From this point on there are different approaches to follow. One way is to go through the tree by recursively calling a method which identifies every node and does something with the identified result. Another one would be to follow the visitor pattern. Whatever approach you prefer, at some point you will need to create paragraphs and runs which can be done like this:

 private XWPFDocument writeParagraphContent(Element paragraphNode, XWPFDocument document) {
  // find the paragraph node
  XWPFParagraph paragraph = document.createParagraph();
  paragraph.setStyle("BodyText"); //set styling, this could be any predefined style
  // find child nodes
  paragraphNode.childNodes().forEach(child -> evaluateNode(child, paragraph, null));
  // add more stuff to document
 }

 private void evaluateNode(Node child, XWPFParagraph paragraph, XWPFRun run) {
  if (run == null) {
   XWPFRun run = paragraph.createRun();
  }
  if (nodeIsNotText(child)) {
   switch (child.getTagName()) {
    case "strong":
     run.setBold(true);
     break;
    case "em":
     run.setItalic(true);
     break;
    case "del":
     run.setStrikethrough(true);
     break;
   }
   child.forEach(node -> evaluateNode(node, paragraph, run));
  } else {
   run.text(unEscapeHTML(childElement.toString()))
  }
 }

This code creates a paragraph and passes it to the evaluateNode method which passes every child.

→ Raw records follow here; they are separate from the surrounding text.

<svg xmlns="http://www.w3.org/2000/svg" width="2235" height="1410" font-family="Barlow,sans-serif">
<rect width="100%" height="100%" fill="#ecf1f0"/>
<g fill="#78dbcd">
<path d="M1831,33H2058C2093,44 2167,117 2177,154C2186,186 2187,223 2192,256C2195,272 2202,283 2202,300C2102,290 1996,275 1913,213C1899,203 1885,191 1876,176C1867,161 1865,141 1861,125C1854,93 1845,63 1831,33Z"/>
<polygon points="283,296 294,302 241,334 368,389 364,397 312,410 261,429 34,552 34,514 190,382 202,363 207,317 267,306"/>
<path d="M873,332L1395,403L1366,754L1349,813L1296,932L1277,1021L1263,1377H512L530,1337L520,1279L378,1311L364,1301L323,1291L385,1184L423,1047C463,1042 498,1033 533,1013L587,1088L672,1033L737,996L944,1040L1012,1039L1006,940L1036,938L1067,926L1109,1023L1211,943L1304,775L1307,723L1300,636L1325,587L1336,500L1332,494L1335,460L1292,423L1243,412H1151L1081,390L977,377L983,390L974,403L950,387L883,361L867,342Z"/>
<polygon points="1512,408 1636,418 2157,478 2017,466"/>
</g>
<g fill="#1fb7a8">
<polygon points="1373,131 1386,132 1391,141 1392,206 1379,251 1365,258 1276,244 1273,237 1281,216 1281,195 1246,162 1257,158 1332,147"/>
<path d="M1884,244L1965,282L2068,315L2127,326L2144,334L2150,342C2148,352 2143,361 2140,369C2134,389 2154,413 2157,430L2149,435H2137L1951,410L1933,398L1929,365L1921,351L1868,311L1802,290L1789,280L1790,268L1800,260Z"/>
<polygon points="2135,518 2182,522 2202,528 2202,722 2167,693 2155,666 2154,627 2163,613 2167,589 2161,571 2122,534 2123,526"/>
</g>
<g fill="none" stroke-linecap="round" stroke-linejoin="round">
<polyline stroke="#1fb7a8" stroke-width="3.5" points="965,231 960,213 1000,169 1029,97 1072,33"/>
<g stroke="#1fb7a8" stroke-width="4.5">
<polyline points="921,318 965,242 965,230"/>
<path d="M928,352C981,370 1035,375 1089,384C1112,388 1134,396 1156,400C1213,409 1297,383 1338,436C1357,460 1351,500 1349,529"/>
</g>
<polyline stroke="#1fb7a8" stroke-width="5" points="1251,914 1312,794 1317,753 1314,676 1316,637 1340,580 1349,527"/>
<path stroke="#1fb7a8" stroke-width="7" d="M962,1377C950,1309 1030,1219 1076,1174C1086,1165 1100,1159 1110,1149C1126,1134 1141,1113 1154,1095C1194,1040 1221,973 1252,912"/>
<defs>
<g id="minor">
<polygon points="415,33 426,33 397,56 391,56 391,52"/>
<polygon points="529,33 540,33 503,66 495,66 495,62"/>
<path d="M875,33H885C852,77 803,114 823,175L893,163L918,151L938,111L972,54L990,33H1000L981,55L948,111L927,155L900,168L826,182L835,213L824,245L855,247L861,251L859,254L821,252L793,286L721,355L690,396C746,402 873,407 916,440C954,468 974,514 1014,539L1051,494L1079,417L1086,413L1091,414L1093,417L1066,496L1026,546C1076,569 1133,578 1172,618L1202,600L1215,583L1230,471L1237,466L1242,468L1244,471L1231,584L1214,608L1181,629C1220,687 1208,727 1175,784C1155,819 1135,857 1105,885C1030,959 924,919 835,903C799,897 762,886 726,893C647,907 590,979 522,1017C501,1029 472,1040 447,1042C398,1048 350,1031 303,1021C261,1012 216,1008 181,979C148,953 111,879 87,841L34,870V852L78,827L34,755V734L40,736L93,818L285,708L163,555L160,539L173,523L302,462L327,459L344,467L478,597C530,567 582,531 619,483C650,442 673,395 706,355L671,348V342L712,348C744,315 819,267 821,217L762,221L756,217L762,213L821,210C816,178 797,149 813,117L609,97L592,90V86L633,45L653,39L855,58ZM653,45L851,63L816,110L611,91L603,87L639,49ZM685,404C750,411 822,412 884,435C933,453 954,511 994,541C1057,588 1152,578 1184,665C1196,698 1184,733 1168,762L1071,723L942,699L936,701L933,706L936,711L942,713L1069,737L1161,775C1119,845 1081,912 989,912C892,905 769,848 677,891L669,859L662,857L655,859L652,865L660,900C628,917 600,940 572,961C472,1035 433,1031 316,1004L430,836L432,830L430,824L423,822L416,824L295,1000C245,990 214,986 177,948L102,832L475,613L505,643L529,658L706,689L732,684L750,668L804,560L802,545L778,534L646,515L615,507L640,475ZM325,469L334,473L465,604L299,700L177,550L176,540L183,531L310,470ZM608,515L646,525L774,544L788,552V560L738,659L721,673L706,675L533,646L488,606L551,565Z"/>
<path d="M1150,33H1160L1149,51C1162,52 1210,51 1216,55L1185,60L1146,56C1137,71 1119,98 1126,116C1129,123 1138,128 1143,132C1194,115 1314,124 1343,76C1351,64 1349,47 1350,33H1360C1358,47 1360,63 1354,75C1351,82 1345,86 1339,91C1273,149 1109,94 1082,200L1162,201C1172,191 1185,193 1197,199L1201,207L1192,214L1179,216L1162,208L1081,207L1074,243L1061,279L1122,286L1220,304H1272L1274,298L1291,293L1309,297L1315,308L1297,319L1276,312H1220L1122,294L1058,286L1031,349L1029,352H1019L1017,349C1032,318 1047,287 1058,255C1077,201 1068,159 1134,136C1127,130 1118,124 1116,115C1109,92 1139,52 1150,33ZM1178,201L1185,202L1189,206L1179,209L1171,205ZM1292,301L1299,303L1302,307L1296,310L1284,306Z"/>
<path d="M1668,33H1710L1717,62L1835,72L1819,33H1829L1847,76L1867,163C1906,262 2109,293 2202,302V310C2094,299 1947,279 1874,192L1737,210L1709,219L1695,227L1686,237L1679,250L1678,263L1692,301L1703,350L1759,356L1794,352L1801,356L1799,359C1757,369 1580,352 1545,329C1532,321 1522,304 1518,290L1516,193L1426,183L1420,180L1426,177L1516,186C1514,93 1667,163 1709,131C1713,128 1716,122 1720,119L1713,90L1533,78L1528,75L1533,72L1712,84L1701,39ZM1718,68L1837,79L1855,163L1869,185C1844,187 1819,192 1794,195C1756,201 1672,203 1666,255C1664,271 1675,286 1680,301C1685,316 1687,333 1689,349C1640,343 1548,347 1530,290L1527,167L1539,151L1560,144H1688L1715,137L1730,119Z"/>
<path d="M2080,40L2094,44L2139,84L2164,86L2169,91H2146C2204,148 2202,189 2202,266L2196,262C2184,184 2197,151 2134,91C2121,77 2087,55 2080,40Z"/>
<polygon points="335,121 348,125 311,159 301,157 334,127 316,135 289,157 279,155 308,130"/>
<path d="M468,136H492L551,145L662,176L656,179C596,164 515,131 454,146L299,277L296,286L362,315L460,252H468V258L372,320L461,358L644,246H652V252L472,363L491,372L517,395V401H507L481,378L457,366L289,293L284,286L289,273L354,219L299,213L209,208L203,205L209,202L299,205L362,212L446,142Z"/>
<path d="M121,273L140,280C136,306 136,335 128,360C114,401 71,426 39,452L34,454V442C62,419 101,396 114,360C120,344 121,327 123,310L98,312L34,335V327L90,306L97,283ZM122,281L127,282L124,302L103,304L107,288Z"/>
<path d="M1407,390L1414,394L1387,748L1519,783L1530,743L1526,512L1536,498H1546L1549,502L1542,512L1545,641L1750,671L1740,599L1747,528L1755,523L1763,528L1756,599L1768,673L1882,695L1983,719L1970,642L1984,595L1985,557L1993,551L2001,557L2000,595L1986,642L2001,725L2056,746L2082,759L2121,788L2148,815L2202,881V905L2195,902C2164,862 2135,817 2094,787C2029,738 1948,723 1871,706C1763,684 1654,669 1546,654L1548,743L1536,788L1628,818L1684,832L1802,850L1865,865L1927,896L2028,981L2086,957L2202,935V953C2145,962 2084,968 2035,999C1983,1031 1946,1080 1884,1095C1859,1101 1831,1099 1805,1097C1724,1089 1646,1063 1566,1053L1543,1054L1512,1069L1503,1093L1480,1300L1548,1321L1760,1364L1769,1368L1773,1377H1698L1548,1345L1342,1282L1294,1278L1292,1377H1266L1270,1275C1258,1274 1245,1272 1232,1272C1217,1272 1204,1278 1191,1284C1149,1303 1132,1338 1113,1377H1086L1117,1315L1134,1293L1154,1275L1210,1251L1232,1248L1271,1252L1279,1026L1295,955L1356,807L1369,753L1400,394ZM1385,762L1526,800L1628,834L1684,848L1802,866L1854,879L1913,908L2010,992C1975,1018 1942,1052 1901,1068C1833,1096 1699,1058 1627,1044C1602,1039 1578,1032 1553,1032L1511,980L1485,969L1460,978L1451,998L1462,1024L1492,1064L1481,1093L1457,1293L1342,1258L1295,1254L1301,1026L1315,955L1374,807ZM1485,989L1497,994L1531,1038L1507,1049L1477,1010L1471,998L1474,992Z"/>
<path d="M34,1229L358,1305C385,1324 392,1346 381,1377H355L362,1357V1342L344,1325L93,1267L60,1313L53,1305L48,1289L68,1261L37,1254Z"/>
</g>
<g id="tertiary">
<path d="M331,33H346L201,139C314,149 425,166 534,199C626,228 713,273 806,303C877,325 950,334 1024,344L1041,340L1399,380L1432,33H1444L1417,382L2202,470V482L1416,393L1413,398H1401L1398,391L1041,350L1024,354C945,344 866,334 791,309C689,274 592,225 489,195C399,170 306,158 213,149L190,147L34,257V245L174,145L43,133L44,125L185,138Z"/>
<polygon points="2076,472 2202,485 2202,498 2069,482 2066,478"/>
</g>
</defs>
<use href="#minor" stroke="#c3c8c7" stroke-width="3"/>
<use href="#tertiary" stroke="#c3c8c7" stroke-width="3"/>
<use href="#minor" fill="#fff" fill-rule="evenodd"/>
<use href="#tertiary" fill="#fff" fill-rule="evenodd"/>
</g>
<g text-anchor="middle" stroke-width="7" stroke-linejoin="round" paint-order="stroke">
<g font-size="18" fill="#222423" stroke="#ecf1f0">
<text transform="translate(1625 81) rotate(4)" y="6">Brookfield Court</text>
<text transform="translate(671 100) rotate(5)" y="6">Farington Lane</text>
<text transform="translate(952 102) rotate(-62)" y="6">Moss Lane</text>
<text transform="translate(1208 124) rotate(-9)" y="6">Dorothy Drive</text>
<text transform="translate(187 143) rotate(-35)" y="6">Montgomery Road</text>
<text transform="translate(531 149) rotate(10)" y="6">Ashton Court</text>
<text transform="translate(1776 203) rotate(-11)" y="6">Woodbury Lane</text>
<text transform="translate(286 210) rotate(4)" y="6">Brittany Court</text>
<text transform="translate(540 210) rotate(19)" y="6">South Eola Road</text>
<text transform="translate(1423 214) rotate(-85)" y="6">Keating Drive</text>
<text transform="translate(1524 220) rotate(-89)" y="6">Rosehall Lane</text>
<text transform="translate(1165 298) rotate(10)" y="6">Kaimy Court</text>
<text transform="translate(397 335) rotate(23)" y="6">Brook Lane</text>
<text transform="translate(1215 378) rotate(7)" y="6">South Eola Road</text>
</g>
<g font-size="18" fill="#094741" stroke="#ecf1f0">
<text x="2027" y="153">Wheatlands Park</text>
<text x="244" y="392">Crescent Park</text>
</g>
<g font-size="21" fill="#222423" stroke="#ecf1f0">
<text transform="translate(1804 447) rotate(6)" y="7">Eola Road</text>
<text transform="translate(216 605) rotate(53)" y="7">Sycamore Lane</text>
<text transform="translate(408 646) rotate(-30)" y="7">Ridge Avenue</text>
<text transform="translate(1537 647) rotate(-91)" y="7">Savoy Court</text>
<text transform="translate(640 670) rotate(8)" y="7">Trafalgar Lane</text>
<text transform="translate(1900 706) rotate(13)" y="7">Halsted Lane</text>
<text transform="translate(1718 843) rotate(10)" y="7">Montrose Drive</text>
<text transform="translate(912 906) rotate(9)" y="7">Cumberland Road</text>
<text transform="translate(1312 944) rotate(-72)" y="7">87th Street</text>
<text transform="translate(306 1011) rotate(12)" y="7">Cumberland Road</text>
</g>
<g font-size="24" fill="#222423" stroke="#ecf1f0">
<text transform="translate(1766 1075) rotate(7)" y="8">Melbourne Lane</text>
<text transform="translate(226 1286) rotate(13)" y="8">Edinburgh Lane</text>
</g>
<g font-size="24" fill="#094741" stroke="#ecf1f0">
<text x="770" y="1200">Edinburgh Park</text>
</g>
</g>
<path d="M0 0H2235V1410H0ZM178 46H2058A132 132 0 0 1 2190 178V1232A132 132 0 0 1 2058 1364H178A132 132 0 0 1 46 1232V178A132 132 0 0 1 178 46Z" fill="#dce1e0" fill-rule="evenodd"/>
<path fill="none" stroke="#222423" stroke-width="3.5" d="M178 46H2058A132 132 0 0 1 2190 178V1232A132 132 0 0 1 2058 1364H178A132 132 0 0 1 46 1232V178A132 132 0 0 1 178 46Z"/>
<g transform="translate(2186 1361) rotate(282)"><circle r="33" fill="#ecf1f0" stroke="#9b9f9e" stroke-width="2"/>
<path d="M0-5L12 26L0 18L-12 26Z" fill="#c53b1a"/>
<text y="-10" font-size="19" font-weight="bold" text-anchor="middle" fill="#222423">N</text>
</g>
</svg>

A child can be a Node or an Element which are the JSoup API types for the HTML nodes. An HTML node is either an HTML tag, or text content. Every time there is styling, it is added to the current run until the method faces a text node. At this point it sets the text to the run. Since there are methods for creating a paragraph and a run on its parent, there is no need to set the paragraph/run directly on the document.

Conclusion

The approach I showed in this article is a basic setup for creating Word documents. It shows how to transform formatted text. But of course there is more.

There are a lot of things that Markdown can do which I did not even mention, like creating lists or tables. But tables, lists and basic formatted text have one thing in common: the approach stays the same. First parse the Markdown and create HTML from it, then take this HTML and build a tree which is the basis for creating the Word document.

The downside of the approach shown is that the code used to parse through all nodes of the tree is kind of ugly because I always need to check if the element passed is a tag or a text node. The reason for that is that it might not be the best solution to use HTML as an intermediate format.